### WORK REQUIRED
Here are some entries. Print them exactly as they are.

[Records contained in a dataset]
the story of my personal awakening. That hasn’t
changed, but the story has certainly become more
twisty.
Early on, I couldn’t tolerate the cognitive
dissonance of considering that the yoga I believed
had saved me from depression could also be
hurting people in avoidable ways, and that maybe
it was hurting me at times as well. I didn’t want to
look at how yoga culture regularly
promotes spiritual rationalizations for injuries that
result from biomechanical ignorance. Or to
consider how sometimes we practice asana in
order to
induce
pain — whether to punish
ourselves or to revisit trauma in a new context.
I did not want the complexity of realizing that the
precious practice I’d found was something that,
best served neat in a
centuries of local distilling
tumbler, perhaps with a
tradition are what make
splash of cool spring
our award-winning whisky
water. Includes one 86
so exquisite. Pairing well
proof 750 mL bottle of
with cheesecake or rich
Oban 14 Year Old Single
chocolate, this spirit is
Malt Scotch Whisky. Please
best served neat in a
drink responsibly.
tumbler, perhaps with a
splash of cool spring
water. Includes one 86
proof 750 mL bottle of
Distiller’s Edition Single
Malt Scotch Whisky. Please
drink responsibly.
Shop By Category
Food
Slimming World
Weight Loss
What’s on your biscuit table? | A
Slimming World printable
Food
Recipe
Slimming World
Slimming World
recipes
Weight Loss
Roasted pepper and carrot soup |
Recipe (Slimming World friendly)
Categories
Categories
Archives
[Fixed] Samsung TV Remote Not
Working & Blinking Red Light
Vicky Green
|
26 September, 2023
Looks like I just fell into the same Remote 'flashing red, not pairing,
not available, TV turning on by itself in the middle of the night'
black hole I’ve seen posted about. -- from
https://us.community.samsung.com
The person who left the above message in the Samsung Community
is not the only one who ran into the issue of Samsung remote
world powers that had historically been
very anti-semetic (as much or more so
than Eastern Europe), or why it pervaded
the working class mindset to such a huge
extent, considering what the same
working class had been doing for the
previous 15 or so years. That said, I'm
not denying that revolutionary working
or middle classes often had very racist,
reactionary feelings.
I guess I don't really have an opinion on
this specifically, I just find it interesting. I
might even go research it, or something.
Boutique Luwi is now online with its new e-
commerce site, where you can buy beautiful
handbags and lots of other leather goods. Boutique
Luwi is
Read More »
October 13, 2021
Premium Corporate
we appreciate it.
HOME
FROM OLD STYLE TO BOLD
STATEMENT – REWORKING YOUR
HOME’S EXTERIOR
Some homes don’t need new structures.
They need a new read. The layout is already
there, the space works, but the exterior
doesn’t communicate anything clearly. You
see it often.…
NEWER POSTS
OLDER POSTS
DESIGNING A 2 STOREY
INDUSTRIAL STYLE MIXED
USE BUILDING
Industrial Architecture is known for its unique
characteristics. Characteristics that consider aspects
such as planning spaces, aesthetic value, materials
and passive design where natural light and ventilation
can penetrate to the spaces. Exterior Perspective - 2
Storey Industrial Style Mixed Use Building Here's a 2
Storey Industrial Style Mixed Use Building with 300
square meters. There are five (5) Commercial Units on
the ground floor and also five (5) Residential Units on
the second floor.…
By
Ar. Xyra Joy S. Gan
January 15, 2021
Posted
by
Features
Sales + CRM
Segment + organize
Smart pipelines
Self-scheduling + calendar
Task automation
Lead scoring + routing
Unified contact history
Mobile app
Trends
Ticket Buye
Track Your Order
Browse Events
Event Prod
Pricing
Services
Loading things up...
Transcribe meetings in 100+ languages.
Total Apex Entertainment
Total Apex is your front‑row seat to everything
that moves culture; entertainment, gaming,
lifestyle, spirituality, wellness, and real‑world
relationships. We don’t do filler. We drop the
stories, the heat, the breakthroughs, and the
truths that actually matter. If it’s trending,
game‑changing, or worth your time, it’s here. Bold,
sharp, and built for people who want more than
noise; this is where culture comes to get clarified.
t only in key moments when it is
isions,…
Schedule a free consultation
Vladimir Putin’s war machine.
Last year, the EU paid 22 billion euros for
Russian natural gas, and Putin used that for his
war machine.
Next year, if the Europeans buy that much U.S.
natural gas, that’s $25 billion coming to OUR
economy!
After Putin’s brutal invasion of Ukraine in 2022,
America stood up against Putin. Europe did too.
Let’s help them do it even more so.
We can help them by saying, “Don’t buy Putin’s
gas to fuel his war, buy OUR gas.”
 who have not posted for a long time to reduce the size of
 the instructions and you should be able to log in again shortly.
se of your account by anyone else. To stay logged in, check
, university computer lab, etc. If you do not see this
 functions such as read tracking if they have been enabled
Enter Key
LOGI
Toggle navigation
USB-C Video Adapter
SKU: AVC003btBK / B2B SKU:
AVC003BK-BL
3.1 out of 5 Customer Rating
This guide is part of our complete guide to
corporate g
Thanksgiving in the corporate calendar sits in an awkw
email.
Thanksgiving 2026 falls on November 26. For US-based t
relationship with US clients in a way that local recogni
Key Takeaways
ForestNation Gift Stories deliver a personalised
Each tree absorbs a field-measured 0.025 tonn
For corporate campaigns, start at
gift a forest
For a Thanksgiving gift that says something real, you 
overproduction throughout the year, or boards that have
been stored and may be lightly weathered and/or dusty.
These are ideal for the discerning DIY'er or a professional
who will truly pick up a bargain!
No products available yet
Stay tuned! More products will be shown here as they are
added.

### SOLUTION FOR THIS TASK
the story of my personal awakening. That hasn’t
changed, but the story has certainly become more
twisty.
Early on, I couldn’t tolerate the cognitive
dissonance of considering that the yoga I believed
had saved me from depression could also be
hurting people in avoidable ways, and that maybe
it was hurting me at times as well. I didn’t want to
look at how yoga culture regularly
promotes spiritual rationalizations for injuries that
result from biomechanical ignorance. Or to
consider how sometimes we practice asana in
order to
induce
pain — whether to punish
ourselves or to revisit trauma in a new context.
I did not want the complexity of realizing that the
precious practice I’d found was something that,
best served neat in a
centuries of local distilling
tumbler, perhaps with a
tradition are what make
splash of cool spring
our award-winning whisky
water. Includes one 86
so exquisite. Pairing well
proof 750 mL bottle of
with cheesecake or rich
Oban 14 Year Old Single
chocolate, this spirit is
Malt Scotch Whisky. Please
best served neat in a
drink responsibly.
tumbler, perhaps with a
splash of cool spring
water. Includes one 86
proof 750 mL bottle of
Distiller’s Edition Single
Malt Scotch Whisky. Please
drink responsibly.
Shop By Category
Food
Slimming World
Weight Loss
What’s on your biscuit table? | A
Slimming World printable
Food
Recipe
Slimming World
Slimming World
recipes
Weight Loss
Roasted pepper and carrot soup |
Recipe (Slimming World friendly)
Categories
Categories
Archives
[Fixed] Samsung TV Remote Not
Working & Blinking Red Light
Vicky Green
|
26 September, 2023
Looks like I just fell into the same Remote 'flashing red, not pairing,
not available, TV turning on by itself in the middle of the night'
black hole I’ve seen posted about. -- from
https://us.community.samsung.com
The person who left the above message in the Samsung Community
is not the only one who ran into the issue of Samsung remote
world powers that had historically been
very anti-semetic (as much or more so
than Eastern Europe), or why it pervaded
the working class mindset to such a huge
extent, considering what the same
working class had been doing for the
previous 15 or so years. That said, I'm
not denying that revolutionary working
or middle classes often had very racist,
reactionary feelings.
I guess I don't really have an opinion on
this specifically, I just find it interesting. I
might even go research it, or something.
Boutique Luwi is now online with its new e-
commerce site, where you can buy beautiful
handbags and lots of other leather goods. Boutique
Luwi is
Read More »
October 13, 2021
Premium Corporate
we appreciate it.
HOME
FROM OLD STYLE TO BOLD
STATEMENT – REWORKING YOUR
HOME’S EXTERIOR
Some homes don’t need new structures.
They need a new read. The layout is already
there, the space works, but the exterior
doesn’t communicate anything clearly. You
see it often.…
NEWER POSTS
OLDER POSTS
DESIGNING A 2 STOREY
INDUSTRIAL STYLE MIXED
USE BUILDING
Industrial Architecture is known for its unique
characteristics. Characteristics that consider aspects
such as planning spaces, aesthetic value, materials
and passive design where natural light and ventilation
can penetrate to the spaces. Exterior Perspective - 2
Storey Industrial Style Mixed Use Building Here's a 2
Storey Industrial Style Mixed Use Building with 300
square meters. There are five (5) Commercial Units on
the ground floor and also five (5) Residential Units on
the second floor.…
By
Ar. Xyra Joy S. Gan
January 15, 2021
Posted
by
Features
Sales + CRM
Segment + organize
Smart pipelines
Self-scheduling + calendar
Task automation
Lead scoring + routing
Unified contact history
Mobile app
Trends
Ticket Buye
Track Your Order
Browse Events
Event Prod
Pricing
Services
Loading things up...
Transcribe meetings in 100+ languages.
Total Apex Entertainment
Total Apex is your front‑row seat to everything
that moves culture; entertainment, gaming,
lifestyle, spirituality, wellness, and real‑world
relationships. We don’t do filler. We drop the
stories, the heat, the breakthroughs, and the
truths that actually matter. If it’s trending,
game‑changing, or worth your time, it’s here. Bold,
sharp, and built for people who want more than
noise; this is where culture comes to get clarified.
t only in key moments when it is
isions,…
Schedule a free consultation
Vladimir Putin’s war machine.
Last year, the EU paid 22 billion euros for
Russian natural gas, and Putin used that for his
war machine.
Next year, if the Europeans buy that much U.S.
natural gas, that’s $25 billion coming to OUR
economy!
After Putin’s brutal invasion of Ukraine in 2022,
America stood up against Putin. Europe did too.
Let’s help them do it even more so.
We can help them by saying, “Don’t buy Putin’s
gas to fuel his war, buy OUR gas.”
 who have not posted for a long time to reduce the size of
 the instructions and you should be able to log in again shortly.
se of your account by anyone else. To stay logged in, check
, university computer lab, etc. If you do not see this
 functions such as read tracking if they have been enabled
Enter Key
LOGI
Toggle navigation
USB-C Video Adapter
SKU: AVC003btBK / B2B SKU:
AVC003BK-BL
3.1 out of 5 Customer Rating
This guide is part of our complete guide to
corporate g
Thanksgiving in the corporate calendar sits in an awkw
email.
Thanksgiving 2026 falls on November 26. For US-based t
relationship with US clients in a way that local recogni
Key Takeaways
ForestNation Gift Stories deliver a personalised
Each tree absorbs a field-measured 0.025 tonn
For corporate campaigns, start at
gift a forest
For a Thanksgiving gift that says something real, you 
overproduction throughout the year, or boards that have
been stored and may be lightly weathered and/or dusty.
These are ideal for the discerning DIY'er or a professional
who will truly pick up a bargain!
No products available yet
Stay tuned! More products will be shown here as they are
added.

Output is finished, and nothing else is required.